__What the task asks__. Please give the voltage across the load after it changes from 12 ohms to 3 ohms, according to the reply at the top of the battery resistance thread below.

__Document section__.
□ □ □

[apa]

Your mistake is in assuming that the 4.8v is still across the load when
the load has changed from 12 ohms to 3 ohms. When the load changes to 3
ohms in this case, the voltage across that load will change to 3v.



wrote:
I'm trying to learn a little more about basic electronics and am using
Success In Electronics by Tom Duncan. There's a diagram, which I've
posted at http://homepage.eircom.net/~gerfmcc/circuit.html.
It just shows a battery, 12 ohm resistor, and a switch in series, with
a voltmeter connected across the battery terminals. The text reads:

In the figure, V is a high resistance voltmeter. It reads 6V when the
switch is open and 4.8V when the switch is closed.
a) Calculate the internal resistance of the battery.

That part is okay, I got this:

The current in the circuit -
I = V / R
I = 4.8 / 12
I = .4A
Then -
e.m.f = useful voltage + lost voltage
6 = 4.8 + I * r
1.2 = .4r

So the internal resistance of the battery is 3 ohms.


--------------------------------------------------------------------------------
b) What value of resistor must replace the 12 ohm resistor to give
maximum power output? What will be that power output?

I thought it was necessary to match the load resistance to the source
resistance for maximum power transfer, so a 3 ohm resistor would be
required here. But that's probably wrong, because the answer at the
back of the book says Power output is 3 watts.

Thanks for any help.

□ □ □

__Material supplied__.
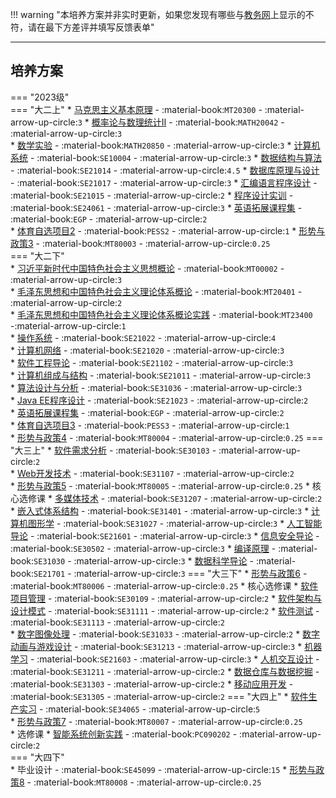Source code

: !!! warning "本培养方案并非实时更新，如果您发现有哪些与[教务网](https://my.cqu.edu.cn)上显示的不符，请在最下方差评并填写反馈表单"

---

## 培养方案

=== "2023级"  
    === "大二上"
        * [马克思主义基本原理](../../../course/马克思主义基本原理.md) - :material-book:`MT20300` - :material-arrow-up-circle:`3`
        * [概率论与数理统计Ⅱ](../../../course/概率论与数理统计.md) - :material-book:`MATH20042` - :material-arrow-up-circle:`3`  
        * [数学实验](../../../course/数学实验.md) - :material-book:`MATH20850` - :material-arrow-up-circle:`3` 
        * [计算机系统](../../../course/计算机系统.md) - :material-book:`SE10004` - :material-arrow-up-circle:`3` 
        * [数据结构与算法](../../../course/数据结构与算法.md) - :material-book:`SE21014` - :material-arrow-up-circle:`4.5`
        * [数据库原理与设计](../../../course/数据库原理与设计.md) - :material-book:`SE21017` - :material-arrow-up-circle:`3`
        * [汇编语言程序设计](../../../course/汇编语言程序设计.md) - :material-book:`SE21015` - :material-arrow-up-circle:`2`
        * [程序设计实训](../../../course/程序设计实训.md) - :material-book:`SE24061` - :material-arrow-up-circle:`3` 
        * [英语拓展课程集](../../../course/英语.md) - :material-book:`EGP` - :material-arrow-up-circle:`2`  
        * [体育自选项目2](../../../course/体育.md) - :material-book:`PESS2` - :material-arrow-up-circle:`1` 
        * [形势与政策3](../../../course/形势与政策.md) - :material-book:`MT80003` - :material-arrow-up-circle:`0.25`    
    === "大二下"  
        * [习近平新时代中国特色社会主义思想概论](../../../course/习近平新时代中国特色社会主义思想概论.md) - :material-book:`MT00002` - :material-arrow-up-circle:`3`  
        * [毛泽东思想和中国特色社会主义理论体系概论](../../../course/毛泽东思想和中国特色社会主义理论体系概论.md) - :material-book:`MT20401` - :material-arrow-up-circle:`2`  
        * [毛泽东思想和中国特色社会主义理论体系概论实践](../../../course/毛泽东思想和中国特色社会主义理论体系概论实践.md) - :material-book:`MT23400` -:material-arrow-up-circle:`1`          
        * [操作系统](../../../course/操作系统.md) - :material-book:`SE21022` - :material-arrow-up-circle:`4`  
        * [计算机网络](../../../course/计算机网络.md) - :material-book:`SE21020` - :material-arrow-up-circle:`3`  
        * [软件工程导论](../../../course/软件工程导论.md) - :material-book:`SE21102` - :material-arrow-up-circle:`3`  
        * [计算机组成与结构](../../../course/计算机组成与结构.md) - :material-book:`SE21011` - :material-arrow-up-circle:`3`  
        * [算法设计与分析](../../../course/算法设计与分析.md) - :material-book:`SE31036` - :material-arrow-up-circle:`3`  
        * [Java EE程序设计](../../../course/Java%20EE程序设计.md) - :material-book:`SE21023` - :material-arrow-up-circle:`2`  
        * [英语拓展课程集](../../../course/英语.md) - :material-book:`EGP` - :material-arrow-up-circle:`2`  
        * [体育自选项目3](../../../course/体育.md) - :material-book:`PESS3` - :material-arrow-up-circle:`1`  
        * [形势与政策4](../../../course/形势与政策.md) - :material-book:`MT80004` - :material-arrow-up-circle:`0.25`
    === "大三上"
        * [软件需求分析](../../../course/软件需求分析.md) - :material-book:`SE30103` - :material-arrow-up-circle:`2`  
        * [Web开发技术](../../../course/Web开发技术.md) - :material-book:`SE31107` - :material-arrow-up-circle:`2`  
        * [形势与政策5](../../../course/形势与政策.md) - :material-book:`MT80005` - :material-arrow-up-circle:`0.25`
        * 核心选修课
            * [多媒体技术](../../../course/多媒体技术.md) - :material-book:`SE31207` - :material-arrow-up-circle:`2`  
            * [嵌入式体系结构](../../../course/嵌入式体系结构.md) - :material-book:`SE31401` - :material-arrow-up-circle:`3`
            * [计算机图形学](../../../course/计算机图形学.md) - :material-book:`SE31027` - :material-arrow-up-circle:`3`
            * [人工智能导论](../../../course/人工智能导论.md) - :material-book:`SE21601` - :material-arrow-up-circle:`3`
            * [信息安全导论](../../../course/信息安全导论.md) - :material-book:`SE30502` - :material-arrow-up-circle:`3`
            * [编译原理](../../../course/编译原理.md) - :material-book:`SE31030` - :material-arrow-up-circle:`3`
            * [数据科学导论](../../../course/数据科学导论.md) - :material-book:`SE21701` - :material-arrow-up-circle:`3`
    === "大三下"
        * [形势与政策6](../../../course/形势与政策.md) - :material-book:`MT80006` - :material-arrow-up-circle:`0.25` 
        * 核心选修课
            * [软件项目管理](../../../course/软件项目管理.md) - :material-book:`SE30109` - :material-arrow-up-circle:`2`
            * [软件架构与设计模式](../../../course/软件架构与设计模式.md) - :material-book:`SE31111` - :material-arrow-up-circle:`2`
            * [软件测试](../../../course/软件测试.md) - :material-book:`SE31113` - :material-arrow-up-circle:`2`    
            * [数字图像处理](../../../course/数字图像处理.md) - :material-book:`SE31033` - :material-arrow-up-circle:`2`
            * [数字动画与游戏设计](../../../course/数字动画与游戏设计.md) - :material-book:`SE31213` - :material-arrow-up-circle:`3`
            * [机器学习](../../../course/机器学习.md) - :material-book:`SE21603` - :material-arrow-up-circle:`3`
            * [人机交互设计](../../../course/人机交互设计.md) - :material-book:`SE31211` - :material-arrow-up-circle:`2`
            * [数据仓库与数据挖掘](../../../course/数据仓库与数据挖掘.md) - :material-book:`SE31303` - :material-arrow-up-circle:`2`
            * [移动应用开发](../../../course/移动应用开发.md) - :material-book:`SE31305` - :material-arrow-up-circle:`2`
    === "大四上"
        * [软件生产实习](../../../course/软件生产实习.md) - :material-book:`SE34065` - :material-arrow-up-circle:`5`  
        * [形势与政策7](../../../course/形势与政策.md) - :material-book:`MT80007` - :material-arrow-up-circle:`0.25`  
        * 选修课
            * [智能系统创新实践](../../../course/智能系统创新实践.md) - :material-book:`PC090202` - :material-arrow-up-circle:`2`  
    === "大四下"  
        * 毕业设计 - :material-book:`SE45099` - :material-arrow-up-circle:`15`
        * [形势与政策8](../../../course/形势与政策.md) - :material-book:`MT80008` - :material-arrow-up-circle:`0.25`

□ □ □

__Task output__. The voltage across the load changes to 3 V.